* **Your goal**:
Say the number of lines holding the word "ldots" in the data, and leave out everything else.

Input material Start Marker

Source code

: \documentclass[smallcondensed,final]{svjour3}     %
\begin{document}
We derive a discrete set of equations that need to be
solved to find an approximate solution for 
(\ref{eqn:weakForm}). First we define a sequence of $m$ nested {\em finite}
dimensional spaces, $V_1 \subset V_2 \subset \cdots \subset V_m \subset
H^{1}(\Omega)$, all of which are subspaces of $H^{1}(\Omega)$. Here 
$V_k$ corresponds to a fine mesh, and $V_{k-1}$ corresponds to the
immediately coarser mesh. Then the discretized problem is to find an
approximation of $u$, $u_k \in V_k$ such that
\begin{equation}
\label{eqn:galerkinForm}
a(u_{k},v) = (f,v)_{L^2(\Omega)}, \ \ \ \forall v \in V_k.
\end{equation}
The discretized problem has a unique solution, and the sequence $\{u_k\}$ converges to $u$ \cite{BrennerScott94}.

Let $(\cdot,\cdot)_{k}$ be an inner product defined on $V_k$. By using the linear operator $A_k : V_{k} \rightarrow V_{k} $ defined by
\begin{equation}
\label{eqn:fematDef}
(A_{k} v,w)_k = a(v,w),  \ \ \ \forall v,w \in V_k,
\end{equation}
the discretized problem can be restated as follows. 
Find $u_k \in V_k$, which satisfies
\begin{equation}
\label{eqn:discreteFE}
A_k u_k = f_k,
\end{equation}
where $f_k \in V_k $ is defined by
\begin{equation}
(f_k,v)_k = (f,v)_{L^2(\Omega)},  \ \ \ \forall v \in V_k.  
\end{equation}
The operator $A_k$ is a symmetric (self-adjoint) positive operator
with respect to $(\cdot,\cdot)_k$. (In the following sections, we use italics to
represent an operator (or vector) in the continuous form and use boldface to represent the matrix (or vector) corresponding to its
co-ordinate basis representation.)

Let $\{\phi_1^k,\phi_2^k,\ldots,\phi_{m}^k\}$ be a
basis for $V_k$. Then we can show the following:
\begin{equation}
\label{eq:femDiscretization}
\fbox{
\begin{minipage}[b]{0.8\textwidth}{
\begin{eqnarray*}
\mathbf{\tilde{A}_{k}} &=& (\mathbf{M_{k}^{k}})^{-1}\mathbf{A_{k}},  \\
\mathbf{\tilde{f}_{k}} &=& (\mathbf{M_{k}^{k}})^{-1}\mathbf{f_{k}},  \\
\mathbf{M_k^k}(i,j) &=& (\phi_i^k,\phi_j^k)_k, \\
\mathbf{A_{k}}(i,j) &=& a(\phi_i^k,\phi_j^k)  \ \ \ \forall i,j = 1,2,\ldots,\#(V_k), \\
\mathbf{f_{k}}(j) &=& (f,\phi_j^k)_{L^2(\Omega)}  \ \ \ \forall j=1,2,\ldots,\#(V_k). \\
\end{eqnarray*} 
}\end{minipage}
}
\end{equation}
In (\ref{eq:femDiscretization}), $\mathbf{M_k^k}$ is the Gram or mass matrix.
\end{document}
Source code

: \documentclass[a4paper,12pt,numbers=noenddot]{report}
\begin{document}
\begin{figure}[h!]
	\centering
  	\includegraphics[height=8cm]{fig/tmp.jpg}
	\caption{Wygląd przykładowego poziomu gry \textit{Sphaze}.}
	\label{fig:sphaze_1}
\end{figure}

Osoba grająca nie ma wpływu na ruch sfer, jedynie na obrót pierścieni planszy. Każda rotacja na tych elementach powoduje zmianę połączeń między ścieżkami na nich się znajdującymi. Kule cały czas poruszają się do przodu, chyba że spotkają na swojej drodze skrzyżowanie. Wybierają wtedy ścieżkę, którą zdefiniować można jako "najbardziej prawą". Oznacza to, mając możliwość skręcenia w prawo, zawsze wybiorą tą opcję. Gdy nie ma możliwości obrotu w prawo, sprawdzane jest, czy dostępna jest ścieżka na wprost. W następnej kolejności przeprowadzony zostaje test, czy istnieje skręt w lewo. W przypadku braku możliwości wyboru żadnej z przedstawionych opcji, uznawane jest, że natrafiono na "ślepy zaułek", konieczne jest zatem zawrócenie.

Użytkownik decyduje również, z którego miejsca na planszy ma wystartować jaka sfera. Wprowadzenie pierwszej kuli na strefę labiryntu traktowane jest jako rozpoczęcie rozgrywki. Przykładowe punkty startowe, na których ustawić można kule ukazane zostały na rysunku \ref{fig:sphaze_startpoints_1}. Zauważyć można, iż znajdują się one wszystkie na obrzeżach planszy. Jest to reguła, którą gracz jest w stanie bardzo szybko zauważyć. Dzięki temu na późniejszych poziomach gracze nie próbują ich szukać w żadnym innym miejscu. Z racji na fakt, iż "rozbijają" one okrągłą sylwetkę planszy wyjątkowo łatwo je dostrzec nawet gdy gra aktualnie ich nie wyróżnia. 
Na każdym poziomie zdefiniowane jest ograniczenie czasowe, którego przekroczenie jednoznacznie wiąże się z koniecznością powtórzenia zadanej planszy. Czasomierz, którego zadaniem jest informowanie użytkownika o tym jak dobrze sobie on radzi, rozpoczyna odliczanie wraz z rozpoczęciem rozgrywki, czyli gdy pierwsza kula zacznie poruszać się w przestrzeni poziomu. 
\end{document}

Input material End Marker

* **Response area**:
3